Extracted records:
====
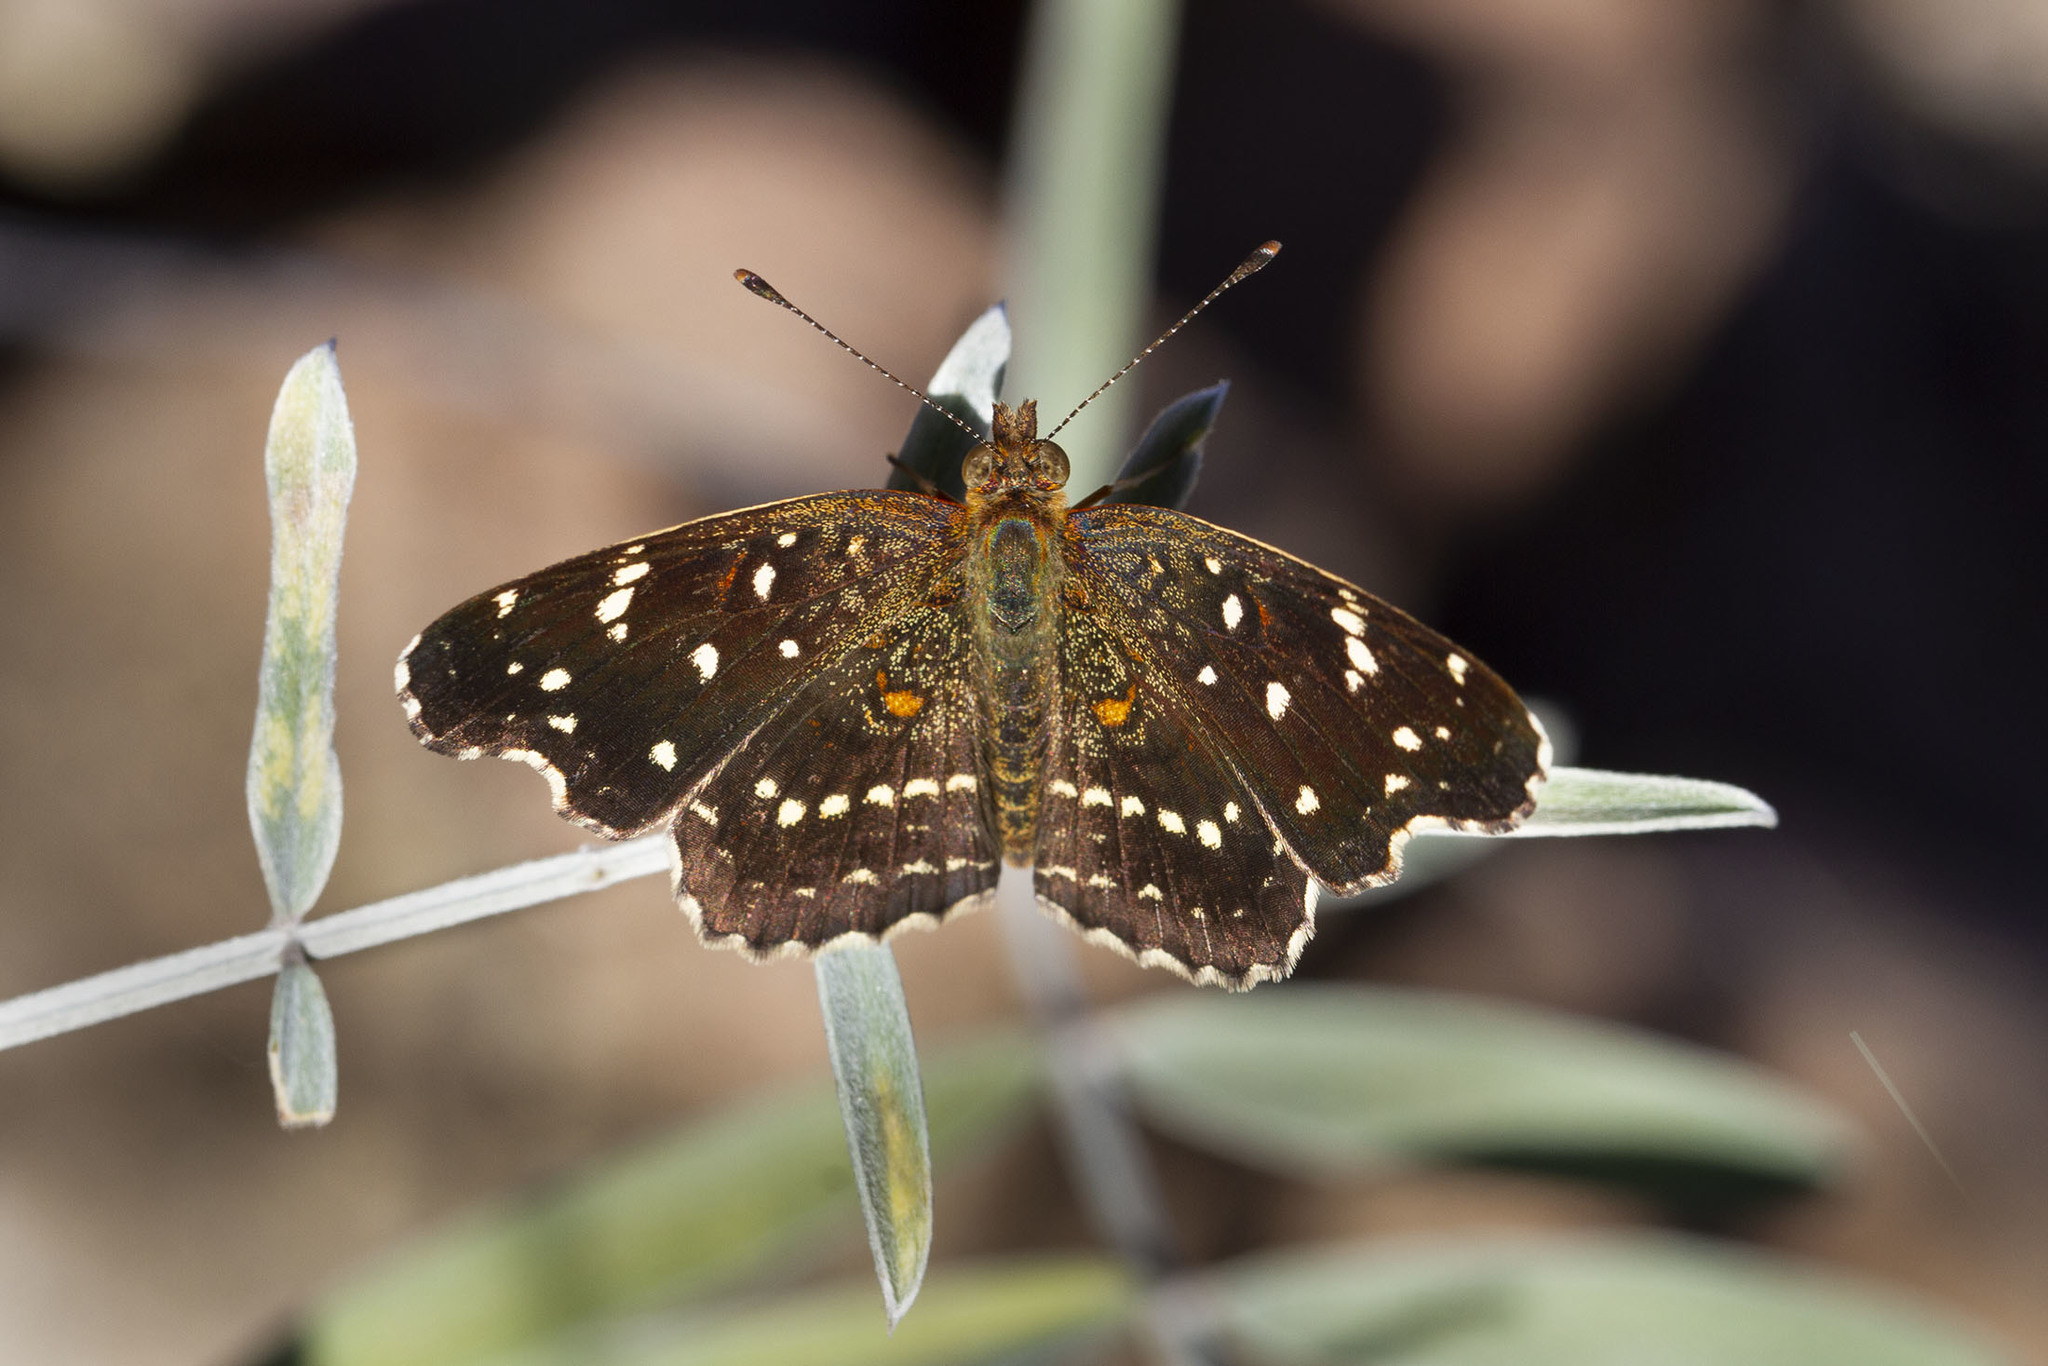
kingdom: Animalia
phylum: Arthropoda
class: Insecta
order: Lepidoptera
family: Nymphalidae
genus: Anthanassa
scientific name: Anthanassa texana
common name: Texan crescent
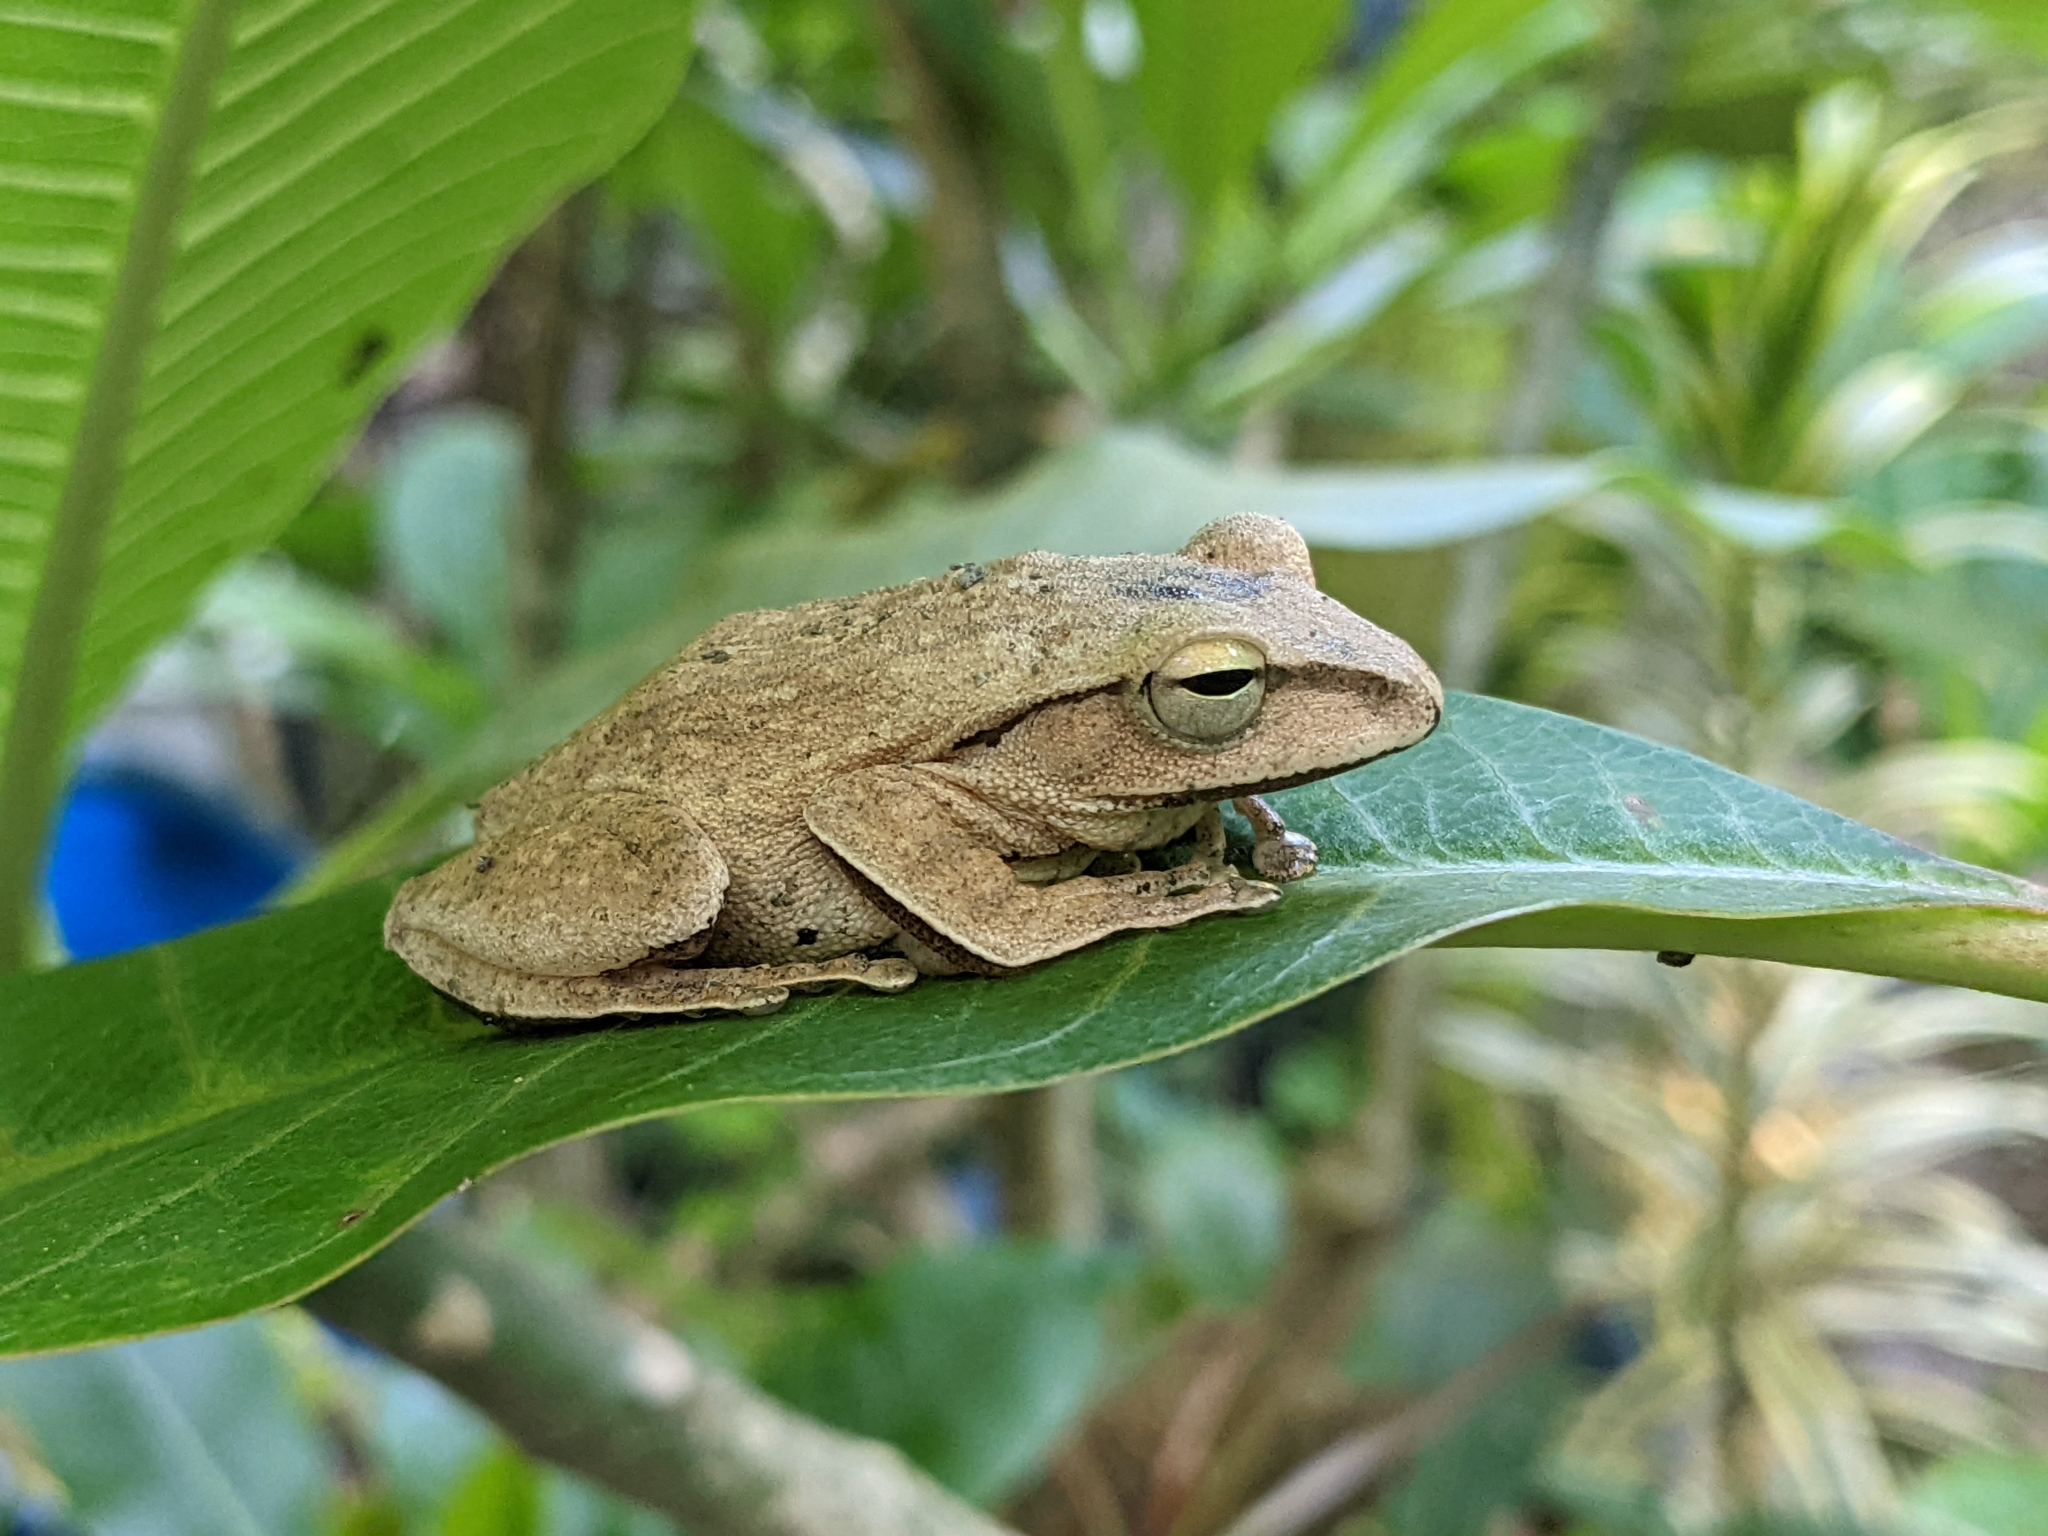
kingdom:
====
• Short exercise:
Format the entries from the line with "class: Insecta" through the end of the entries as a Markdown table with the columns "No." and "Line". Number each row, skip blank lines, and leave the pictures out.

• Task result:
| No. | Line |
|---|---|
| 1 | class: Insecta |
| 2 | order: Lepidoptera |
| 3 | family: Nymphalidae |
| 4 | genus: Anthanassa |
| 5 | scientific name: Anthanassa texana |
| 6 | common name: Texan crescent |
| 7 | kingdom: |